SUPPLIED RECORDS START
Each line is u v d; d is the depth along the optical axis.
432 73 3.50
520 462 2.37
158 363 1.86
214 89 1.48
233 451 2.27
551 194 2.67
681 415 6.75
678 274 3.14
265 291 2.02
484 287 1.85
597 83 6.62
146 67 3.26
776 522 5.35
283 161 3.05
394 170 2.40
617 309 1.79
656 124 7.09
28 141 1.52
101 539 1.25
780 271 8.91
SUPPLIED RECORDS END
→ PROBLEM: Write out the records above again, keeping each one identical to the original.

→ FINAL ANSWER:
Each line is u v d; d is the depth along the optical axis.
432 73 3.50
520 462 2.37
158 363 1.86
214 89 1.48
233 451 2.27
551 194 2.67
681 415 6.75
678 274 3.14
265 291 2.02
484 287 1.85
597 83 6.62
146 67 3.26
776 522 5.35
283 161 3.05
394 170 2.40
617 309 1.79
656 124 7.09
28 141 1.52
101 539 1.25
780 271 8.91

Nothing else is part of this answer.